BJJ Poll: Which is More Important to You in Selecting a Place to Train BJJ: Instructor Skill Level or Personality


In towns where there are more than one Brazilian jiu-jitsu academy, consumers have a choice to make. Assuming things like price and distance is not an issue, I was wondering what’s more important to the average BJJ person: the skill level of their instructor or how well they get along with their instructor. Sometimes you find a school lead by someone who is really great at BJJ, but maybe they’re not run by someone whose personality you really enjoy. Other times the opposite may be true: the instructor is not top of the line when it comes to technique or maybe instruction, but you get along really well with him or her. Which do you pick?

Let us know what you think in the comments below!

11 thoughts on “BJJ Poll: Which is More Important to You in Selecting a Place to Train BJJ: Instructor Skill Level or Personality”

  1. I would say the instructor personality, especially if he is a good pedagogue , and knows how to shape someone’s jiujitsu from the bottom up , the amount of technique for me is important of course but secondary , the most important to me is the ability to teach and to supervise and form a group, the personality of an instructor has a great impact on students , and is unique …as far as technique goes you can find that everywhere … I would rather have an exceptional teacher that inspires me than a guy full of technique and doesn’t know how to teach.
    that poll is interesting because i have been thinking about that topic since yesterday.
    happy new years to you guys !!!! .

  2. This is a false dichotomy.

    If the person running the school can’t teach, it doesn’t matter how good their skills are; they are non-transferrable.

    If the person running the school can teach but knows nothing, it doesn’t matter how well they can teach; they know nothing.

    If the person running the school has a great personality but is very low-level, you’ll only learn low-level techniques.

    Personally, I’m out in BFE so I don’t get much in the way of either option. So, when I get the opportunity, the choice is simply who’s available? I do try to go find technical experts, but I’ve met too many technical experts who are terrible teachers (just look on YouTube). I’ve also met excellent teachers who tried to teach something they don’t know and it’s worse than useless.

    I guess it boils down to the answer of *both.*

  3. very true Loren… one needs to have both to run an academy….I use to have a great sensei back in France when I was doing kendo , he was japanese..he wasn’t the “buddy ” type of person at all, very discreet and reserve man …but the level of his instruction was beyond everything I have experience in my life up to this day …great pedagogue and absolute knowledge of the art … and you could really feel that you got better after each class…
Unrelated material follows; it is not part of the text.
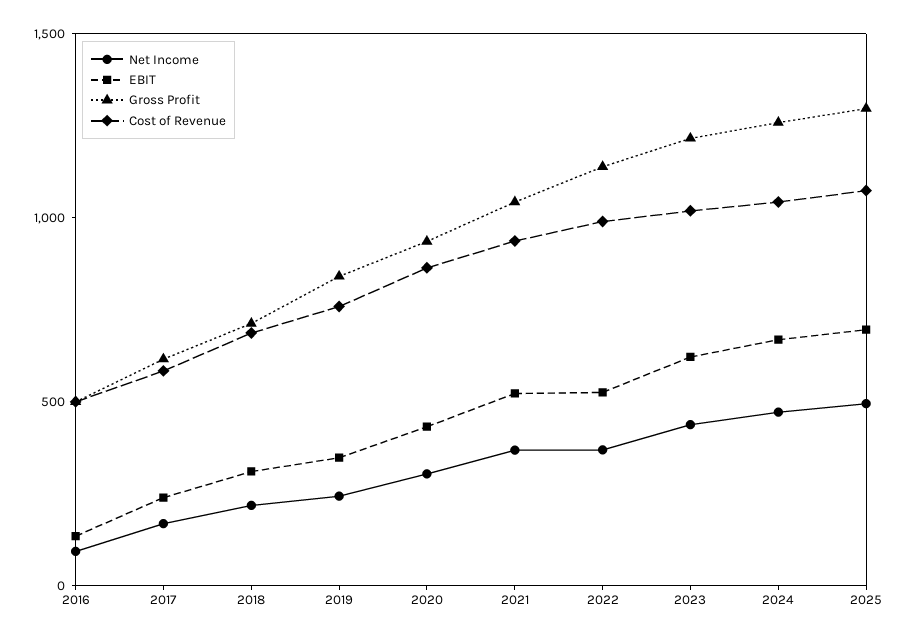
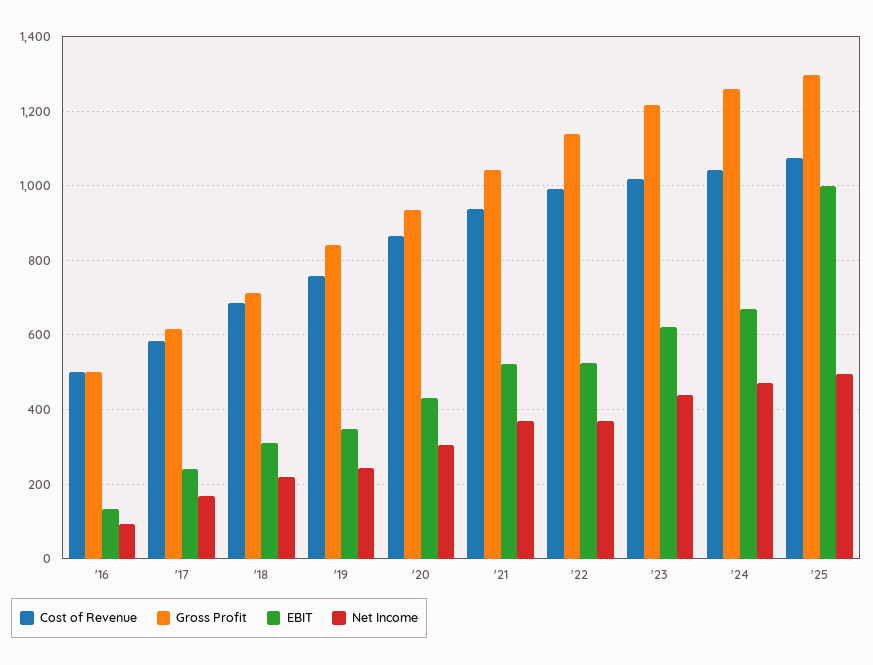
EBIT, 2025: 700 -> 1000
  4. The instructor’s personality matters a lot. Their personality influences the rest of us. I just left an academy where the instructor had the personality of a “dead fish” and a lot of the students acted the same way. He also had an overbearing manner and his control issues sent me running for the exit. When I mentioned it to him, politely, he blamed it all on me instead of considering if I had a point.

    I practice BJJ for fun. I’m not trying to be a world champ, MMA superstar or beat someone up on the street so a cool instructor means everything to me.
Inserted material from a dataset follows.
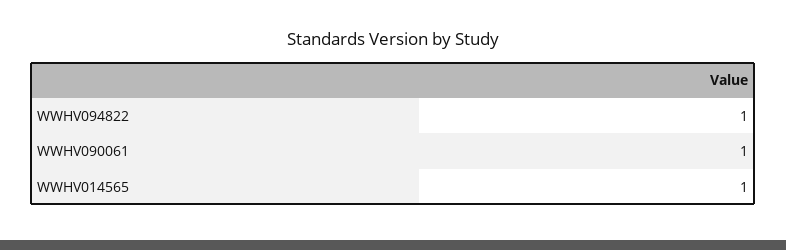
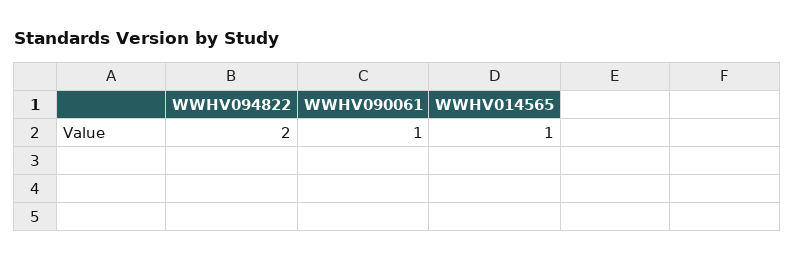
WWHV094822: 1 -> 2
  5. Personality, hands down. No matter how technically proficient the instructor may be at teaching, if they happen to be a total dick, then I’m not going to want to train at their school.
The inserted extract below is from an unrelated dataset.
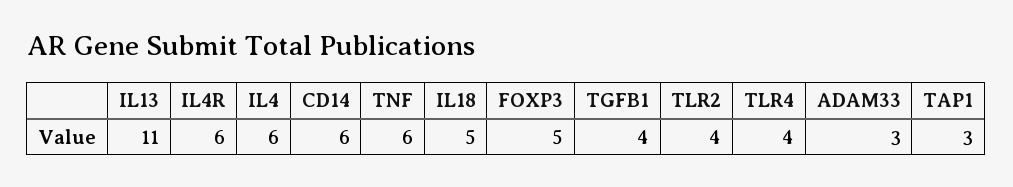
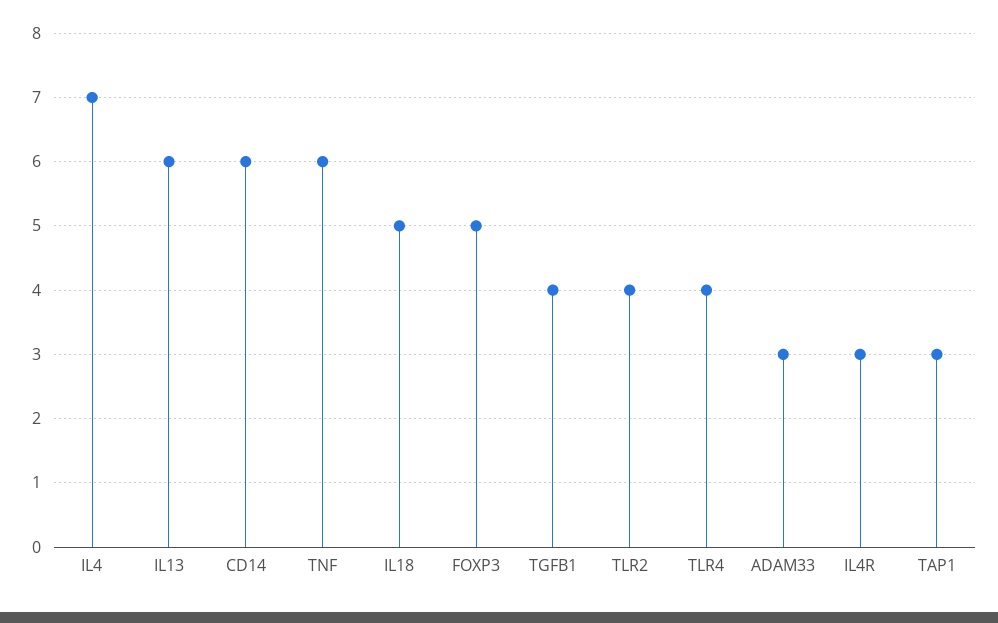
IL13: 11 -> 6
IL4R: 6 -> 3
IL4: 6 -> 7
    Of course, if the instructor is an awesome person but has pretty limited BJJ knowledge, then I’m probably not going to be keen to train there either. However, if the only option was either them or the aforementioned excellent teacher who happens to be a total dick, I’d still go with awesome person.

    I might feel differently if I was higher level, but I’m only a blue belt, and a pretty crappy one at that. So I feel that I can learn from most instructors, as there are still many gaps in my game. If I was a good purple or brown belt, then I would presumably need to look more carefully into the instructor’s teaching ability in order to progress.

    To put in yet another proviso, the other huge factor in progression is the quality of your training partners. So I would imagine that you could still develop at a school with a low-level instructor but excellent training partners (e.g., helpful, mature, technical etc).

  6. mutual prosperity , an important value in Judo should be the same in jiujitsu… good Training partners , absolutely important …I remember hearing on a previous show that Braulio Estima’s first instructor was a blue belt … I imagine as a blue belt one can be pretty busy just working on basics and drilling moves 100’s of times without necessarily having access to high level instructions … on top of having a great instructor the way we teach ourselves is also essential …

  7. I think it’s a combination. In general I’m more interested in the guy who’s better technically(especially if he’s able to teach well, regardless of him being a dick) over a less skilled super nice guy. However if the gap in technical skill was fairly small than I could see myself choosing the nicer guy, I might even choose the less skilled guy even with a large skill disparity if the more skilled instructor is a total douchebag.

    With that said this is often a false choice often the higher level guys are known as being good guys. I’ve trained with/learned from a number of people who have competed at the very highest level(Jeff Glover, Jean Jacques Machado, Murillo Bustamante, Romulo Barral) and they’ve all been excellent people and instructors.